In autumn 2021, activists from LUCHA, one of the groups that worked to elect Sinema, confronted her at Arizona State University. Activists followed Sinema into a bathroom and demanded that she explain why she had not done more to push for a pathway to citizenship for about 8 million immigrants living in the country without legal permission. The protesters said they had taken the drastic action only because Sinema did not hold town hall meetings or answer calls from constituents. Protesters have also chased her through airports and followed her into a high-priced fundraising event at an upscale resort.

“We are not surprised that she would once again center herself,” said Alejandra Gomez, the executive director of LUCHA. “This is another unfortunate, selfish act. It is yet another betrayal. There have been a slew of betrayals, but this is one of the ultimates, because voters elected her as Democrat, and she turned her back on those voters.”

But some of Sinema’s allies argue that she has been consistently clear about having an independent streak.

“I love that she’s going to be even freer now to just do the right thing,” said Tammy Caputi, a Scottsdale City Council member who is herself a political independent, adding that Sinema had long been leery of being “straitjacketed by partisan politics.”

She added, “I’m hoping that Kyrsten’s decision to become an independent will spark other people to think long and hard about being overly attached to one party.”

But for many Arizonans and Sinema’s fellow senators, the big question is whether or not she will run again in 2024, which she neglected to clarify in her video announcement, an op-ed article in The Arizona Republic or news media interviews that were released Friday morning.

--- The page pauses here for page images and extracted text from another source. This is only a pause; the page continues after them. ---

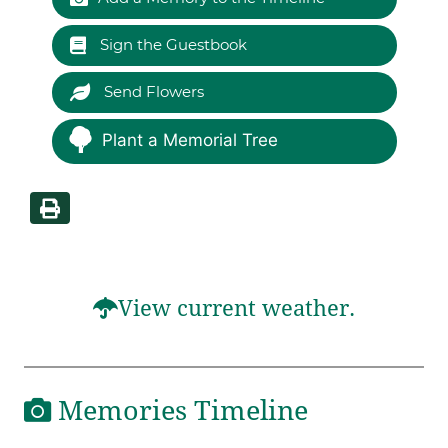
Sign the Guestbook
Send Flowers
Plant a Memorial Tree
View current weather.
Memories Timeline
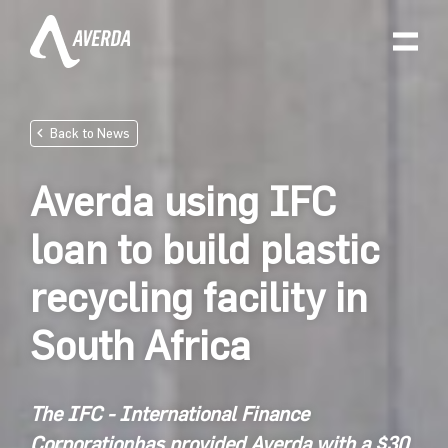
Back to News
Averda using IFC
loan to build plastic
recycling facility in
South Africa
The
IFC - International Finance
Corporation
has provided Averda with a
$30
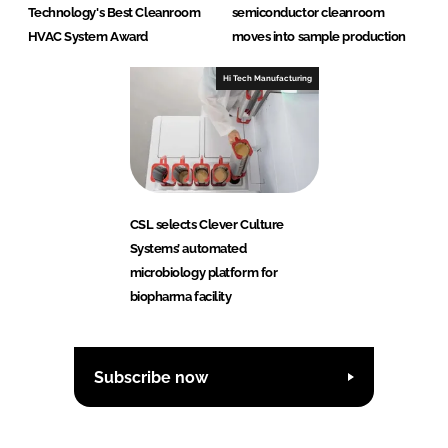
Technology's Best Cleanroom
semiconductor cleanroom
HVAC System Award
moves into sample production
Hi Tech Manufacturing
CSL selects Clever Culture
Systems’ automated
microbiology platform for
biopharma facility
Subscribe now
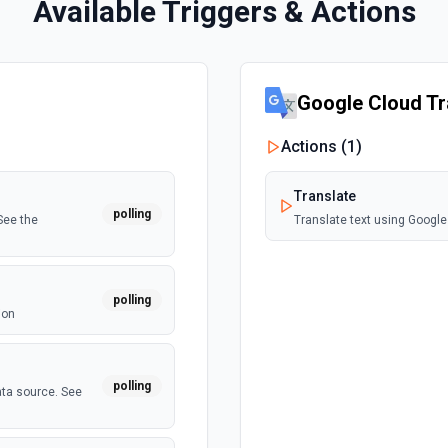
Available Triggers & Actions
Google Cloud Tr
Actions (
1
)
Translate
polling
See the
Translate text using Google
polling
ion
polling
ata source. See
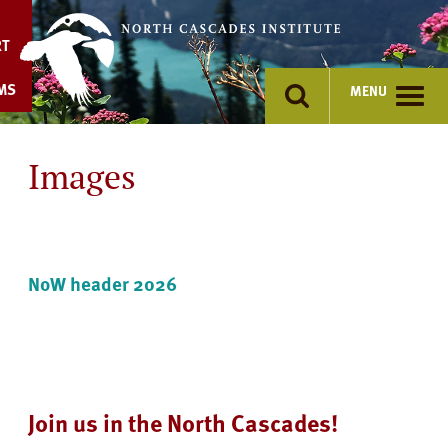
Skip
to
RT
content
MS
MENU
Images
NoW header 2026
Join us in the North Cascades!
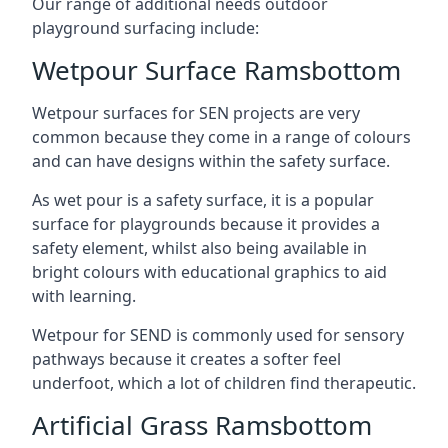
Our range of additional needs outdoor
playground surfacing include:
Wetpour Surface Ramsbottom
Wetpour surfaces for SEN projects are very
common because they come in a range of colours
and can have designs within the safety surface.
As wet pour is a safety surface, it is a popular
surface for playgrounds because it provides a
safety element, whilst also being available in
bright colours with educational graphics to aid
with learning.
Wetpour for SEND is commonly used for sensory
pathways because it creates a softer feel
underfoot, which a lot of children find therapeutic.
Artificial Grass Ramsbottom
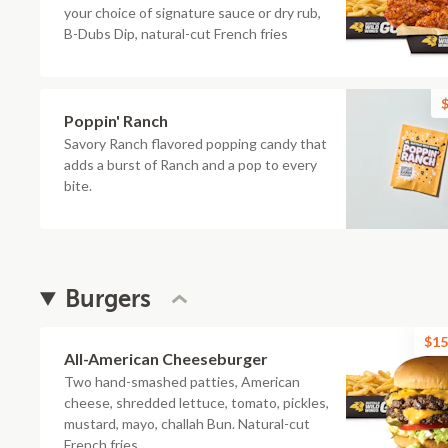
your choice of signature sauce or dry rub,
B-Dubs Dip, natural-cut French fries
$
Poppin' Ranch
Savory Ranch flavored popping candy that
adds a burst of Ranch and a pop to every
bite.
Burgers
$15
All-American Cheeseburger
Two hand-smashed patties, American
cheese, shredded lettuce, tomato, pickles,
mustard, mayo, challah Bun. Natural-cut
French fries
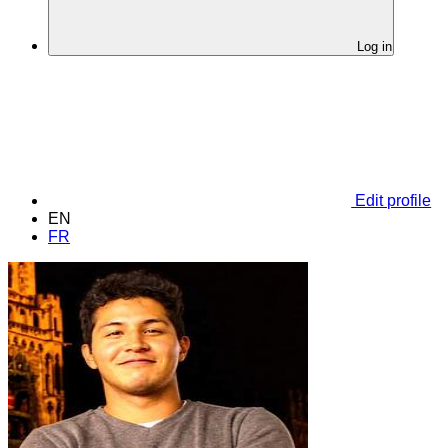
Log in
Edit profile
EN
FR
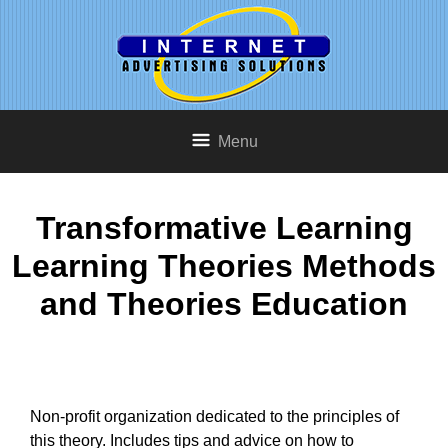
Menu
Transformative Learning
Learning Theories Methods
and Theories Education
Non-profit organization dedicated to the principles of
this theory. Includes tips and advice on how to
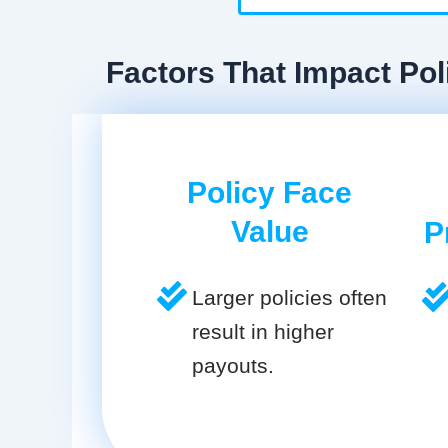
Factors That Impact Pol
Policy Face
Value
P
Larger policies often
result in higher
payouts.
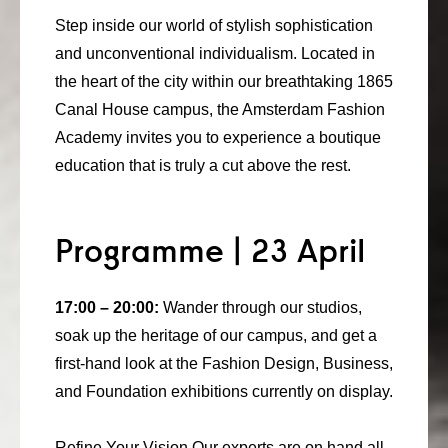
consult
Step inside our world of stylish sophistication
and unconventional individualism. Located in
faq
the heart of the city within our breathtaking 1865
blog
Canal House campus, the Amsterdam Fashion
Academy invites you to experience a boutique
media
education that is truly a cut above the rest.
contact
+31 6 82044436
Programme | 23 April
17:00 – 20:00:
Wander through our studios,
soak up the heritage of our campus, and get a
first-hand look at the Fashion Design, Business,
and Foundation exhibitions currently on display.
Refine Your Vision Our experts are on hand all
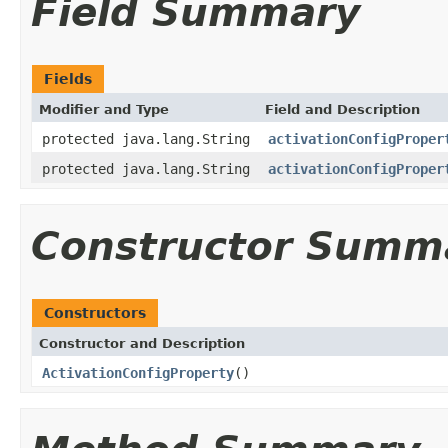
Field Summary
Fields
Modifier and Type
Field and Description
protected java.lang.String
activationConfigProper
protected java.lang.String
activationConfigProper
Constructor Summ
Constructors
Constructor and Description
ActivationConfigProperty
()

Because she keeps a tight political circle of advisers and speaks little to the news media, there has long been far more speculation than explanation about her motivations.

“Anybody that underestimates Sen. Sinema is being foolish,” said liberal Rep. Raúl Grijalva, D-Ariz., who said he planned to support Gallego if he ran. “She’s going to be formidable if she decides to run.”

A person familiar with Stanton’s deliberations confirmed that he was considering running for Senate in Arizona in 2024 as a Democrat. The person confirmed that the image from a poll that Stanton tweeted Friday was from a statewide survey in which he had tested his potential candidacy for Senate.

In an interview Friday, Gallego said Sinema’s rush to announce her party switch soon after the outcome of the Georgia race fit neatly into her career trajectory.

“I wish she would have waited for the Democrats at least to enjoy a couple more days after the victory,” he said. “But, you know, she’s not known really for thinking of others.”

Gallego said he would make a decision about what office to seek in 2024 in the new year. He had just gotten off the phone with his mother, who was catching up on the news.

“She said, ‘I heard Sinema is not running. Make sure to talk to me before you do anything,’” Gallego said.